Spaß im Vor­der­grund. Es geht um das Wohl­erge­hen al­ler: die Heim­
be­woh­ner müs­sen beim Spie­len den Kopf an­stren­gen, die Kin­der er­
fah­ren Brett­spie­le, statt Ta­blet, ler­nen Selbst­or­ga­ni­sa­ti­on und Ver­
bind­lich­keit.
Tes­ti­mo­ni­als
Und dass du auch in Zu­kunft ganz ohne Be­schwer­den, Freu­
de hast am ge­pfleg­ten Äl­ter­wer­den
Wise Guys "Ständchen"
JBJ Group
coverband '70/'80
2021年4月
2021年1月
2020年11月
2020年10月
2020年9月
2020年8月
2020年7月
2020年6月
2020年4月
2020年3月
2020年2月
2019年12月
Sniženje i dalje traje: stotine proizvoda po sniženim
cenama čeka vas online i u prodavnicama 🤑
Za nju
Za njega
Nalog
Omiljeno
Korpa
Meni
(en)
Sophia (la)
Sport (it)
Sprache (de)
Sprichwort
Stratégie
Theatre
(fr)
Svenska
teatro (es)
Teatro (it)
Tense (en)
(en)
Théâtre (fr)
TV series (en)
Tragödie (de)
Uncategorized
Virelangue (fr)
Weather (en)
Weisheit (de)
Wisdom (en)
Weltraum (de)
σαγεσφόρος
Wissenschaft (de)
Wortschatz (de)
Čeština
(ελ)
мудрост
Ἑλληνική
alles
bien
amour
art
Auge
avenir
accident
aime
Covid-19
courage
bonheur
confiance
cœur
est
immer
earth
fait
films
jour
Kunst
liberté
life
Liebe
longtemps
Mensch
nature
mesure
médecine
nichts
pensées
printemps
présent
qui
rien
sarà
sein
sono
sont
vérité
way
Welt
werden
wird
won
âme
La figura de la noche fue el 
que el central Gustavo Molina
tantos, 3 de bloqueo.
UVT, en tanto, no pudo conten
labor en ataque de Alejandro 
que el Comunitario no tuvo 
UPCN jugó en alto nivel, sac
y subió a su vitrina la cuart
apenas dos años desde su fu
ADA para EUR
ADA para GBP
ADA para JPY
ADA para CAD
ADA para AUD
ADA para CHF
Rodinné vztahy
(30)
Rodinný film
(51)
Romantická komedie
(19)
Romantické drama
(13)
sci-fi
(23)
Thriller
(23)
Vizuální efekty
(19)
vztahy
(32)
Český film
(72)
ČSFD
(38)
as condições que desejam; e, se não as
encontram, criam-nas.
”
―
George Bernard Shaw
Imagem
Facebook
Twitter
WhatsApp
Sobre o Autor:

* * * * * * *

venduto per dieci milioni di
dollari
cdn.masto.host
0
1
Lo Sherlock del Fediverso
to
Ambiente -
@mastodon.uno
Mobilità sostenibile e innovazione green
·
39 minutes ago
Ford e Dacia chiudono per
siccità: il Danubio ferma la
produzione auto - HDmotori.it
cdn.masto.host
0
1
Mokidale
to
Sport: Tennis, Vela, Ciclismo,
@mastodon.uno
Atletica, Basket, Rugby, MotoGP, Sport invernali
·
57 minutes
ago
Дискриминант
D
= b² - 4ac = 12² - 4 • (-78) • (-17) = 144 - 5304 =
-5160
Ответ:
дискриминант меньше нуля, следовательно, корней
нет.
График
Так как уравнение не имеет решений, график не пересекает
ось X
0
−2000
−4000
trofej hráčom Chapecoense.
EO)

* * * * * * *

Within the material above, output exactly the lines from the one with "Spaß im Vor­der­grund." through the one with "UPCN jugó en alto nivel, sac", end lines included, and nothing besides.

Spaß im Vor­der­grund. Es geht um das Wohl­erge­hen al­ler: die Heim­
be­woh­ner müs­sen beim Spie­len den Kopf an­stren­gen, die Kin­der er­
fah­ren Brett­spie­le, statt Ta­blet, ler­nen Selbst­or­ga­ni­sa­ti­on und Ver­
bind­lich­keit.
Tes­ti­mo­ni­als
Und dass du auch in Zu­kunft ganz ohne Be­schwer­den, Freu­
de hast am ge­pfleg­ten Äl­ter­wer­den
Wise Guys "Ständchen"
JBJ Group
coverband '70/'80
2021年4月
2021年1月
2020年11月
2020年10月
2020年9月
2020年8月
2020年7月
2020年6月
2020年4月
2020年3月
2020年2月
2019年12月
Sniženje i dalje traje: stotine proizvoda po sniženim
cenama čeka vas online i u prodavnicama 🤑
Za nju
Za njega
Nalog
Omiljeno
Korpa
Meni
(en)
Sophia (la)
Sport (it)
Sprache (de)
Sprichwort
Stratégie
Theatre
(fr)
Svenska
teatro (es)
Teatro (it)
Tense (en)
(en)
Théâtre (fr)
TV series (en)
Tragödie (de)
Uncategorized
Virelangue (fr)
Weather (en)
Weisheit (de)
Wisdom (en)
Weltraum (de)
σαγεσφόρος
Wissenschaft (de)
Wortschatz (de)
Čeština
(ελ)
мудрост
Ἑλληνική
alles
bien
amour
art
Auge
avenir
accident
aime
Covid-19
courage
bonheur
confiance
cœur
est
immer
earth
fait
films
jour
Kunst
liberté
life
Liebe
longtemps
Mensch
nature
mesure
médecine
nichts
pensées
printemps
présent
qui
rien
sarà
sein
sono
sont
vérité
way
Welt
werden
wird
won
âme
La figura de la noche fue el 
que el central Gustavo Molina
tantos, 3 de bloqueo.
UVT, en tanto, no pudo conten
labor en ataque de Alejandro 
que el Comunitario no tuvo 
UPCN jugó en alto nivel, sac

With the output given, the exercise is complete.